NASA has postponed the launch of its new James Webb space telescope due to an “incident” that affected its connection to the rocket.
The $ 10 billion (£ 7.5 billion) telescope is an orbital infrared observatory that will provide next-generation discoveries based on part of the Hubble Space Telescope.
But its launch from the Guyana Space Center in French Guiana – the European Space Agency’s operations base – has now been postponed to 22 December at the latest.
NASA said: “The incident occurred during operations at a satellite-based facility in Kourou, French Guiana, carried out under the general responsibility of Arianespace.
“Technicians were preparing to attach Webb to the launch vehicle adapter used to integrate the observatory with the upper stage of the Ariane 5 rocket.
“The sudden, unplanned release of the clamp that Webb attaches to the launch vehicle adapter has caused vibrations throughout the observatory,” the space agency added.
The Anomaly Review Committee, chaired by NASA, has since been investigating what happened, and further updating is expected when testing ends later this week.

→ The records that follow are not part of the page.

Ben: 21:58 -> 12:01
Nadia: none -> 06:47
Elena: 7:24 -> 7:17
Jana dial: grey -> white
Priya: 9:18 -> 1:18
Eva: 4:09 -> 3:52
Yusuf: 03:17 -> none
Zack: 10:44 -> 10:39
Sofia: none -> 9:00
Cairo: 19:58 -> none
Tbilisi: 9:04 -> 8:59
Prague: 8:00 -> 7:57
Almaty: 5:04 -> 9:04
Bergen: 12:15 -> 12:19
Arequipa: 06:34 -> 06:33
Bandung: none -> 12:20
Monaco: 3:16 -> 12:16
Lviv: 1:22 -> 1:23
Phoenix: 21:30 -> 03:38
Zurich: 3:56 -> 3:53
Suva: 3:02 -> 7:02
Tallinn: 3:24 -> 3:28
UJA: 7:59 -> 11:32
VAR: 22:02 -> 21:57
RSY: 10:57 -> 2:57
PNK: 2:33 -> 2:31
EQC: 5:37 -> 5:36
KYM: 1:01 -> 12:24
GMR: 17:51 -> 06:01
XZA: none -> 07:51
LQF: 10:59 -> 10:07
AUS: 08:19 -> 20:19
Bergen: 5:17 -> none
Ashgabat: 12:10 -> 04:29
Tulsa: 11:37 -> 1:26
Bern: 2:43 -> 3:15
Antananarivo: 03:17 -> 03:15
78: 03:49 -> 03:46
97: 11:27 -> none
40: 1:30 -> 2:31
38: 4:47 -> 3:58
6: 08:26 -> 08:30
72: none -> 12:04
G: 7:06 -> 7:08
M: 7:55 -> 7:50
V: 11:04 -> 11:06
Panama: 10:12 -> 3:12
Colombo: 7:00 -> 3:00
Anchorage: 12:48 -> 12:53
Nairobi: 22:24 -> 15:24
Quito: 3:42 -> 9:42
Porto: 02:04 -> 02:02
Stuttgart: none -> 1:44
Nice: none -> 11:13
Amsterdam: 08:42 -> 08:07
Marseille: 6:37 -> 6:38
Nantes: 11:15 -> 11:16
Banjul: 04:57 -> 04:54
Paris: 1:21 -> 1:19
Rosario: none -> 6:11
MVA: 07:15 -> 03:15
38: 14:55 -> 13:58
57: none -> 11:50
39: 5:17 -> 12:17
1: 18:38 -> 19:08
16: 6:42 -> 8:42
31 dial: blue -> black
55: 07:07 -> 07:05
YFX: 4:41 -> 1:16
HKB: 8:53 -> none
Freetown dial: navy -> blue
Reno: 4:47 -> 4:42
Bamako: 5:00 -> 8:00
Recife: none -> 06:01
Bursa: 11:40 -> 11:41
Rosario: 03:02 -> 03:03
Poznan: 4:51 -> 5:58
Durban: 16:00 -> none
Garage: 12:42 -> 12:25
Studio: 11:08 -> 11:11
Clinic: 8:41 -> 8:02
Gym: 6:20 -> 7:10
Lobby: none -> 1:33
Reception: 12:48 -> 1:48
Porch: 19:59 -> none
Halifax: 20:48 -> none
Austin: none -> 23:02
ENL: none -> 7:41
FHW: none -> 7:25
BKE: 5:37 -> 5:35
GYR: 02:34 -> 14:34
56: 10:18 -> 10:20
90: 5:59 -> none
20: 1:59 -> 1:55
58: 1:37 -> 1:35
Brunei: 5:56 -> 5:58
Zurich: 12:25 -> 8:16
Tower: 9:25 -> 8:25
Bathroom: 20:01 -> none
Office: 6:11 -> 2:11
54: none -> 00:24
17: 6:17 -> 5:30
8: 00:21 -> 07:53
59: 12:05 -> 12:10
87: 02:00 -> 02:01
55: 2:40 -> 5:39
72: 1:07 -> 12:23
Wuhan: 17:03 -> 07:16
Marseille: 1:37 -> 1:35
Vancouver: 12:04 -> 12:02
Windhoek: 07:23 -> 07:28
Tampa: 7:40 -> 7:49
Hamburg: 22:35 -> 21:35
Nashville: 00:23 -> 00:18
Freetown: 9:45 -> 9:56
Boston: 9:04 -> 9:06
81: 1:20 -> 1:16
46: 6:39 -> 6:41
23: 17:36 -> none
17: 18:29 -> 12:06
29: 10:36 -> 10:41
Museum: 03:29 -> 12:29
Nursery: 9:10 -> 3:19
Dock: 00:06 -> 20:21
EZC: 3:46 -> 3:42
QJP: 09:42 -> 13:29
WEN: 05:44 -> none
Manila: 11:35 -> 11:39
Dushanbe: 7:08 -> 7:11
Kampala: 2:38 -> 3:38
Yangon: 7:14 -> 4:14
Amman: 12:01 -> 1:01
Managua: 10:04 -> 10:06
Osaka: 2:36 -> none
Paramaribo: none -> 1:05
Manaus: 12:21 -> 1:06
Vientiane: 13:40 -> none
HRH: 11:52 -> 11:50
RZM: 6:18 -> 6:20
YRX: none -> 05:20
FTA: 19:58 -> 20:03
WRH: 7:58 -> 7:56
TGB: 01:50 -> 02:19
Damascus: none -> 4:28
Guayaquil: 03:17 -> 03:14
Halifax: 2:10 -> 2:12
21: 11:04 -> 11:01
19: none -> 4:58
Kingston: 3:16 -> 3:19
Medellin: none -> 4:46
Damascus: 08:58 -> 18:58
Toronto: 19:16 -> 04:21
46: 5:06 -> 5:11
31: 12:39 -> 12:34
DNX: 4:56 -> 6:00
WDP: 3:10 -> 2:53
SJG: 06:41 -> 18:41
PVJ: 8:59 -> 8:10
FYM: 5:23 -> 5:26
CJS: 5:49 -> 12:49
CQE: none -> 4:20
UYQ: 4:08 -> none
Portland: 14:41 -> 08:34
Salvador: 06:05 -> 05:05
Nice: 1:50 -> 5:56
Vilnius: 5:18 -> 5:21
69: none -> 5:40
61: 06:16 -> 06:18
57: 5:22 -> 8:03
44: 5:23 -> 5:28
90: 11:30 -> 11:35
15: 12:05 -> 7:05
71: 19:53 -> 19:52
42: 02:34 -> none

According to NASA, it is following further delays and additional costs caused by the COVID-19 pandemic.
The goal is for the orbiting telescope to succeed the Hubble Space Telescope, which was launched in 1990 – and is expected to be in use by 2040 – and the Spitzer Space Telescope, which was launched in 2003.
Once the launch is completed, it will herald a new era in space science and offer NASA the opportunity to publish new images, such as those taken by Hubble, that have inspired the imagination of many people.
The James Webb Space Telescope (JWST) is designed to “study all phases of cosmic history: from the first bright flashes after the Big Bang, to the formation of galaxies, stars and planets to the evolution of our solar system.”
By examining infrared light, JWST will directly observe a portion of space and time (which by special relativity are not separate properties) that humanity has never been able to see before.
He will look deep into the past, back when the first stars formed more than 13.5 billion years ago – because he can see the then emitted light that was stretched or “red-shifted” due to the constant expansion of the universe.
JWST is the largest and most powerful space science telescope ever built by NASA, and after launch it will travel into orbit, about a million miles from Earth, before making six months of use in space.
During this period, its mirrors and sun visor will open, and its smaller systems will also need to be transferred online – they will need to be cooled, leveled and calibrated.
Once all this is done, astronomers around the world will be able to make scientific observations with a telescope and spread understanding of the universe of humanity.